Transcribed page contents:
-------------------------
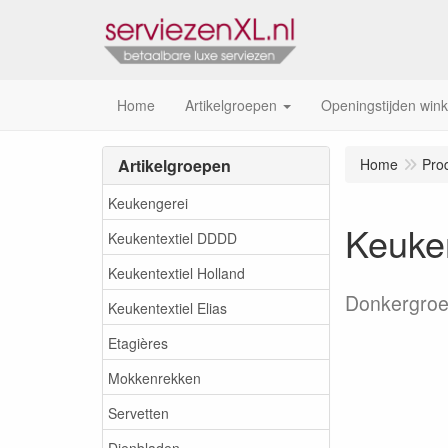
Home
Artikelgroepen
Openingstijden wink
Artikelgroepen
Home
Pro
Keukengerei
Keuke
Keukentextiel DDDD
Keukentextiel Holland
Donkergro
Keukentextiel Elias
Etagières
Mokkenrekken
Servetten
Dienbladen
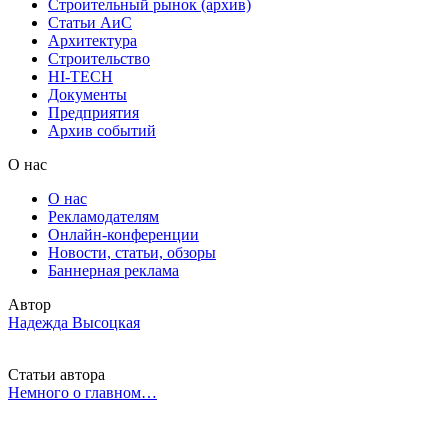
Строительный рынок (архив)
Статьи АиС
Архитектура
Строительство
HI-TECH
Документы
Предприятия
Архив событий
О нас
О нас
Рекламодателям
Онлайн-конференции
Новости, статьи, обзоры
Баннерная реклама
Автор
Надежда Высоцкая
Статьи автора
Немного о главном…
-------------------------
Quote every line of the records above exactly; no picture is to be copied.

- WORKED SOLUTION -
Home
Artikelgroepen
Openingstijden wink
Artikelgroepen
Home
Pro
Keukengerei
Keuke
Keukentextiel DDDD
Keukentextiel Holland
Donkergro
Keukentextiel Elias
Etagières
Mokkenrekken
Servetten
Dienbladen
Строительный рынок (архив)
Статьи АиС
Архитектура
Строительство
HI-TECH
Документы
Предприятия
Архив событий
О нас
О нас
Рекламодателям
Онлайн-конференции
Новости, статьи, обзоры
Баннерная реклама
Автор
Надежда Высоцкая
Статьи автора
Немного о главном…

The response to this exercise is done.